The refugee crisis, the advance of technology, rising inequality and climate change: as the World Economic Forum convened its Annual Meeting in Davos, how far did world leaders get in finding solutions to these challenges? Here are some of their answers.

1. Refugee crisis

As the influx of refugees from wartorn countries in Europe and elsewhere continues, political leaders resolved to tackle the cause of the crisis, and are thinking about ways to integrate the newcomers in their new societies. Can businesses contribute?

Hamdi Ulukaya, the CEO of American yoghurt maker Chobani, believes it can. In Davos, Ulukaya called on other CEOs to join a “campaign to channel corporate money, lobbying initiatives, services and jobs to refugees.” Five companies have already signed up – Ikea, MasterCard, Airbnb, LinkedIn and UPS – with more poised to join.

There is a business case for helping refugees, said Gillian Tett of the Financial Times. Once refugees are integrated, they start contributing to economic growth. "If a refugee has a job, they are no longer a refugee,” Ulukaya said.

Adecco CEO Alain Dehaze made another appeal for businesses to help refugees. As the CEO of the world’s largest temporary services company, he is an expert in helping people find jobs.

However, he told Belgian newspaper De Tijd, “laws are an obstacle to jobs for refugees”. For that reason, he is having discussions with politicians in several countries about how to change local labour laws, so it becomes easier for businesses to hire refugees.

2. Robots / Artificial Intelligence

If there was one thing that became clear at Davos, it was that the future of the economy will be digital. This is the dawn of the Fourth Industrial Revolution, said the Forum’s founder, Klaus Schwab.

Looking at the economy through this lens reveals both threats and opportunities. Justin Trudeau, the Prime Minister of Canada, said that the revolution is a “breath-taking possibility”, as long as it “serves the cause of human progress”, and not as a “substitute for it, or as a distraction from its absence”.

But a real threat of this new era is that it will destroy jobs: 5 million of them by 2020 in just 17 industrialized nations.

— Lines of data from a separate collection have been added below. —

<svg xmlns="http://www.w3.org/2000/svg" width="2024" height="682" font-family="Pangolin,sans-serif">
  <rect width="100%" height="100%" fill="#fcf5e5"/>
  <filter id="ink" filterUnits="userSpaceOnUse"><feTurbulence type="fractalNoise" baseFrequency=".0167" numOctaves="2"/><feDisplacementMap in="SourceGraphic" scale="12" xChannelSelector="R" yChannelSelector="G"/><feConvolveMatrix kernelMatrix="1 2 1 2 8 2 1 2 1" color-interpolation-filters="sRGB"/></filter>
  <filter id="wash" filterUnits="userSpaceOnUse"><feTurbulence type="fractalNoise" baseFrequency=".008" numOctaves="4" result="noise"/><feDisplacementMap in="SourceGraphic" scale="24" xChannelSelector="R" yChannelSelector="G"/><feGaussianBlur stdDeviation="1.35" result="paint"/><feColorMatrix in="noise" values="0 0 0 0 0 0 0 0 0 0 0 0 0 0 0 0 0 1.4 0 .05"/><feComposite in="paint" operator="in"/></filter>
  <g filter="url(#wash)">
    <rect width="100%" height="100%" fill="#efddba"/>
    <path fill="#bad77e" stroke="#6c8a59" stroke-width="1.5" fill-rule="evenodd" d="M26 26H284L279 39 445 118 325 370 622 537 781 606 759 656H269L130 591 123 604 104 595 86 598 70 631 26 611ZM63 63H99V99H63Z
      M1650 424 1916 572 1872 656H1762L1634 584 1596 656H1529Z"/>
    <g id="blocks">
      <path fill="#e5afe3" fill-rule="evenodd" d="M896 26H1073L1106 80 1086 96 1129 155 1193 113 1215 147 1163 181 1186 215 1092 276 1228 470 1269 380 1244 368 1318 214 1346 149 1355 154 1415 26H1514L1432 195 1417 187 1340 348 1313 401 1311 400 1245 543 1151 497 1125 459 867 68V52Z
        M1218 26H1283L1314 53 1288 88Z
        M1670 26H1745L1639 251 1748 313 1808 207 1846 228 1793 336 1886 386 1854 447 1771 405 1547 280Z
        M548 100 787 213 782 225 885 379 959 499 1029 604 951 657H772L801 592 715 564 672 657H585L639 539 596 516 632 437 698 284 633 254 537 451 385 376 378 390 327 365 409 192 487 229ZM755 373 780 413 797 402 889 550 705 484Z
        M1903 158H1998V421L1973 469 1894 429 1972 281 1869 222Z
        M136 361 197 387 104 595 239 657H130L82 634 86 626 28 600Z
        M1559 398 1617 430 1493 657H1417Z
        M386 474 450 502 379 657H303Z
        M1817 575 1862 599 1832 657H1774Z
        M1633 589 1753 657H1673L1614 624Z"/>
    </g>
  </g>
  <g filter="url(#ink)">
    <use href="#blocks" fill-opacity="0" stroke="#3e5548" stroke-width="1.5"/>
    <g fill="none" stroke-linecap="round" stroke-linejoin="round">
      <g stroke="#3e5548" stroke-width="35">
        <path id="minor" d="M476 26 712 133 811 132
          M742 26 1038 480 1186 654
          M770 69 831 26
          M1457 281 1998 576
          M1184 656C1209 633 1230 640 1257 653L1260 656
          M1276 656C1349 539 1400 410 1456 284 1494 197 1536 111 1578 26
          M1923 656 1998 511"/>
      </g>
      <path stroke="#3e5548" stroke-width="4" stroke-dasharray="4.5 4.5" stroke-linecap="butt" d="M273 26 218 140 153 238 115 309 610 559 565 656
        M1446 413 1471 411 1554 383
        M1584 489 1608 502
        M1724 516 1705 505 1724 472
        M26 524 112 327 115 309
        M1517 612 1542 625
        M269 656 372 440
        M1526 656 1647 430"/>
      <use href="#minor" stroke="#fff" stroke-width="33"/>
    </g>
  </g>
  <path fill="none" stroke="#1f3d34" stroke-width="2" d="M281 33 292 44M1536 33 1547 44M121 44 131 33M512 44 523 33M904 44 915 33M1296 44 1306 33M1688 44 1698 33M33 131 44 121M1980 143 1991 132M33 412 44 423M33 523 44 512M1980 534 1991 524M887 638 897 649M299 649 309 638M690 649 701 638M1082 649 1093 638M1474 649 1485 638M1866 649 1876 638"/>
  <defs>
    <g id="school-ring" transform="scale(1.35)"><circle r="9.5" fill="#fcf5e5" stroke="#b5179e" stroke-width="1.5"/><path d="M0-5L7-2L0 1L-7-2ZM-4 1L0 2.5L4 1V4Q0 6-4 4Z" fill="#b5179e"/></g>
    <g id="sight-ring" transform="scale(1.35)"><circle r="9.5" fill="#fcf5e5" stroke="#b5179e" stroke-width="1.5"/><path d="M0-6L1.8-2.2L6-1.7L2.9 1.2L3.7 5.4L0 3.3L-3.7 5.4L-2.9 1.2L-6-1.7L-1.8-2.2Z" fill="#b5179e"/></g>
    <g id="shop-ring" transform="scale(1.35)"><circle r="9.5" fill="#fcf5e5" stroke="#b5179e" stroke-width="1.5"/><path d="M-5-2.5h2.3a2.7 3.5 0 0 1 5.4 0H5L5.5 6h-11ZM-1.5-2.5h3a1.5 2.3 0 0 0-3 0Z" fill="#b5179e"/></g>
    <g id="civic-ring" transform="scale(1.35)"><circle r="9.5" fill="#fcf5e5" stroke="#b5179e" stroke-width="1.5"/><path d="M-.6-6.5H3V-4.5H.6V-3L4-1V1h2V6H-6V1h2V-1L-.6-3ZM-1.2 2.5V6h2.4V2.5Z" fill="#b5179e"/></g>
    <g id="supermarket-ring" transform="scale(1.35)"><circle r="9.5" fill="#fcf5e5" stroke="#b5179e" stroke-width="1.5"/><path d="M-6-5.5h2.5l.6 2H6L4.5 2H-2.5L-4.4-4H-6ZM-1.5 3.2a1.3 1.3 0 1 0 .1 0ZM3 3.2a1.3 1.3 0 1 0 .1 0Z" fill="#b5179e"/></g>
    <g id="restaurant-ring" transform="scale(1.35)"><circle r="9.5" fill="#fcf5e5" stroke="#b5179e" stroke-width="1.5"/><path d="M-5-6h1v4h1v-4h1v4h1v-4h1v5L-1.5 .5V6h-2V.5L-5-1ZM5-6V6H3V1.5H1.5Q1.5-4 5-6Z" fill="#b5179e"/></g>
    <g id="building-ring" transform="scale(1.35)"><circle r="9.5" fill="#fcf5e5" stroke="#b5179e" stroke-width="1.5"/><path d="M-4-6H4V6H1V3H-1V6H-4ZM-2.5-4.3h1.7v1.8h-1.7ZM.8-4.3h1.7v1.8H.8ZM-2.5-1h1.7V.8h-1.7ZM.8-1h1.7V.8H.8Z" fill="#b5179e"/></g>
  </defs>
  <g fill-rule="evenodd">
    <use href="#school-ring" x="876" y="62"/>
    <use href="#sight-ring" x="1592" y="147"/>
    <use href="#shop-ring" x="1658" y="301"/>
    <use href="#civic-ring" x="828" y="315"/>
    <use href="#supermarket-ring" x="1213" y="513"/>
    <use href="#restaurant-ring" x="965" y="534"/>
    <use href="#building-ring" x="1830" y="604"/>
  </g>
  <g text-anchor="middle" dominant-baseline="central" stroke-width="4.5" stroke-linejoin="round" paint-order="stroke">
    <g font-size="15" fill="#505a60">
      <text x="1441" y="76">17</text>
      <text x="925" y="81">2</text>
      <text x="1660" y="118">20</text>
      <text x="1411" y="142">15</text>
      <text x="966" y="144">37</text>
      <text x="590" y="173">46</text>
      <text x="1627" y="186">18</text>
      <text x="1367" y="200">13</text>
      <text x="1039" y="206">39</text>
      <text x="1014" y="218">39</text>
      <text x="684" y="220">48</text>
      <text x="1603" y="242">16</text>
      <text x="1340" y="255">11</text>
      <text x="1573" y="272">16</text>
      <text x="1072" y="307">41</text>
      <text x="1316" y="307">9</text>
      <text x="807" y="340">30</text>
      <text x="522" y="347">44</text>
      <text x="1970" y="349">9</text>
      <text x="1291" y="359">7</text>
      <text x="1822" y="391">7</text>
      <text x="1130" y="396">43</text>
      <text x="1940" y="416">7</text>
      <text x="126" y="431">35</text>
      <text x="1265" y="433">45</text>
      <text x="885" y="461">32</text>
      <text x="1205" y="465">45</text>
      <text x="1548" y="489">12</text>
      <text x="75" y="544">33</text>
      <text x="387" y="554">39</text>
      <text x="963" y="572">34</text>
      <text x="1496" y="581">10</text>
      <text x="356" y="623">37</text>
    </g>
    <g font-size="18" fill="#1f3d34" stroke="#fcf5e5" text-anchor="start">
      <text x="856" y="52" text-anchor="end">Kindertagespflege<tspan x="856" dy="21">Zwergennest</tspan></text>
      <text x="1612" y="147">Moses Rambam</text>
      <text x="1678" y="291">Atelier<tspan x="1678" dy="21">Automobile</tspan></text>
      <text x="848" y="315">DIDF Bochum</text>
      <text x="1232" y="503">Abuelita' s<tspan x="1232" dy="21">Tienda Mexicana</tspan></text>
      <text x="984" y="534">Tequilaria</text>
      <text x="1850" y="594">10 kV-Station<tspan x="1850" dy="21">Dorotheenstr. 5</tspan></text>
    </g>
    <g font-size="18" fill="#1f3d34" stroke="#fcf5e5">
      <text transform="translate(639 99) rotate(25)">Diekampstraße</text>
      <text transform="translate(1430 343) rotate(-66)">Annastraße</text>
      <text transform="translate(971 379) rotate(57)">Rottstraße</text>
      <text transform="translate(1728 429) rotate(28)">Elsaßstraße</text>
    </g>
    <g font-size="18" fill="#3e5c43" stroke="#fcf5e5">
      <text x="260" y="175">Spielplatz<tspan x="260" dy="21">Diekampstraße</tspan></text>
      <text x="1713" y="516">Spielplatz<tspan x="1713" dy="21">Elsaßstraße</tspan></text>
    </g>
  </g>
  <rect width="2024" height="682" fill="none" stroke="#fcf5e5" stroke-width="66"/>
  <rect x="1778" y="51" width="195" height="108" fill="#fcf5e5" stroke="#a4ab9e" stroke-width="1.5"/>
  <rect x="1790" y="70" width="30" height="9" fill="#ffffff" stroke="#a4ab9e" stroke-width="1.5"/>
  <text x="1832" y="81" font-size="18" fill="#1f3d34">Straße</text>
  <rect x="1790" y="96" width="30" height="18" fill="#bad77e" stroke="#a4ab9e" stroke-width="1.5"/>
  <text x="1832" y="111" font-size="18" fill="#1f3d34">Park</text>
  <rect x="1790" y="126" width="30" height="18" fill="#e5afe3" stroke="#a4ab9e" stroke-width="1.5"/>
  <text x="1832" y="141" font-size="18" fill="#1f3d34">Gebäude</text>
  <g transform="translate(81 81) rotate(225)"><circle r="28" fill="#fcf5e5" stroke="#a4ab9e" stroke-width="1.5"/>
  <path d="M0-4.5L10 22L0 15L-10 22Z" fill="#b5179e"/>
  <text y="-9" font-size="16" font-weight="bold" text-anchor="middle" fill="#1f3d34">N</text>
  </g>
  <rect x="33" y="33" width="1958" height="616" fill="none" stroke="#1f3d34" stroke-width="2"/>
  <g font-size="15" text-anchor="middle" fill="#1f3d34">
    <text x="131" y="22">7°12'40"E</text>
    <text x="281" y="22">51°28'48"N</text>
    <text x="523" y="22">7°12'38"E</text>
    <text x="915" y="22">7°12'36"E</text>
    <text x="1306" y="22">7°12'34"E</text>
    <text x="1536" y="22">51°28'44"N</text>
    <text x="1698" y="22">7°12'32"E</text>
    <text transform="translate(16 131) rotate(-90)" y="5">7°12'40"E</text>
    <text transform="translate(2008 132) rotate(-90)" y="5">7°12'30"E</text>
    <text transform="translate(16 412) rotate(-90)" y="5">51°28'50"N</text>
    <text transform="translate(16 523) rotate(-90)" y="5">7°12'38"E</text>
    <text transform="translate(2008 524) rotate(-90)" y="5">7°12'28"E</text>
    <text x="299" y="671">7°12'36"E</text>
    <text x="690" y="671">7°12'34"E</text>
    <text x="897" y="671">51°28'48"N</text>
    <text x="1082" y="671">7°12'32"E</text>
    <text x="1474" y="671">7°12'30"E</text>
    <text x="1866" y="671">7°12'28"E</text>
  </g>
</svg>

But job losses are not a given; we are masters of our own destiny, said Justin Trudeau. “Technology itself will not determine the future we get. Our choices will. Leadership will,” he said. As for his own leadership, he said it will be focused on creating “real opportunity for the billions who weren’t able to join here this week”.

There are positive elements, too: jobs will "no longer be confined to traditional working hours or places, with employees taking total control over their schedules and environments," wrote Alain Dehaze on CNBC. "Mobility no longer means just traditional expatriate placements, but moving jobs to where talented people are located."

In addition, the Korean makers of Hubo the Robot, one of the star participants at Davos, told the Wall Street Journal that robots in the future could do “dirty, difficult, and dangerous jobs”.

3. Rising inequality

Another major threat facing the world is growing inequality. Ahead of the meeting at Davos, Oxfam International revealed that the world’s 62 richest people now own as much wealth as the poorer half of the global population. The news prompted a call to action from US Vice President Joe Biden, who said: "I say to all of you tonight that the digital revolution has the potential to exacerbate this breakdown, and not just in America but around the world."

"It's true that all of us in this room are probably going to be fine. But while we'll be fine, we need an environment in the wake of this revolution that gives a chance to be part of the mix. And it's not so self-evident how to do that," Biden said.

Despite these words and the technological changes afoot, the vice president expressed an optimism regarding the future. "Never before we have had so much power in our hands to do better. It's not going to be easy. But it's possible."

Some business leaders responded immediately. As Newsweek reported, “Paul Polman, the powerful chief of Unilever, spoke about how to inspire CEOs. “My vision is that every business would run their business plans in line with the Global Goals [including the fight against inequality]," he said.

The Economic Times from India also picked up on his efforts in Davos: "There is no business case for enduring poverty. We have an opportunity to unlock trillions of dollars through new markets, investments and innovation. But to do so, we must challenge our current practices and address poverty, inequality and environmental challenges," Polman said.

4. Climate change

After the COP21 Paris Agreement, the world’s attention on climate is turning to action, rather than talk.

One of the fiercest contributors at Davos was actor and environmentalist Leonardo DiCaprio, who urged participants to put an end to "corporate greed" in the oil industry and instead focus on making the planet better, pointing to the elimination of fossil fuels as the next big challenge.

“Our planet cannot be saved unless we leave fossil fuels in the ground where they belong,” DiCaprio said. “Twenty years ago, we described this problem as an addiction. Today, we possess the means to end this reliance."

To finance this, General Electric, one of the participants, proposed the introduction of so-called “green bonds” ahead of the Annual Meeting. They did so in an article placed in The Economist.

That idea surfaced in a session at the Meeting, and was seen as a promising solution. There is now “a business and moral imperative” to invest in clean and renewable energy sources, and green bonds may pave the way for such investments, according to the IB Times.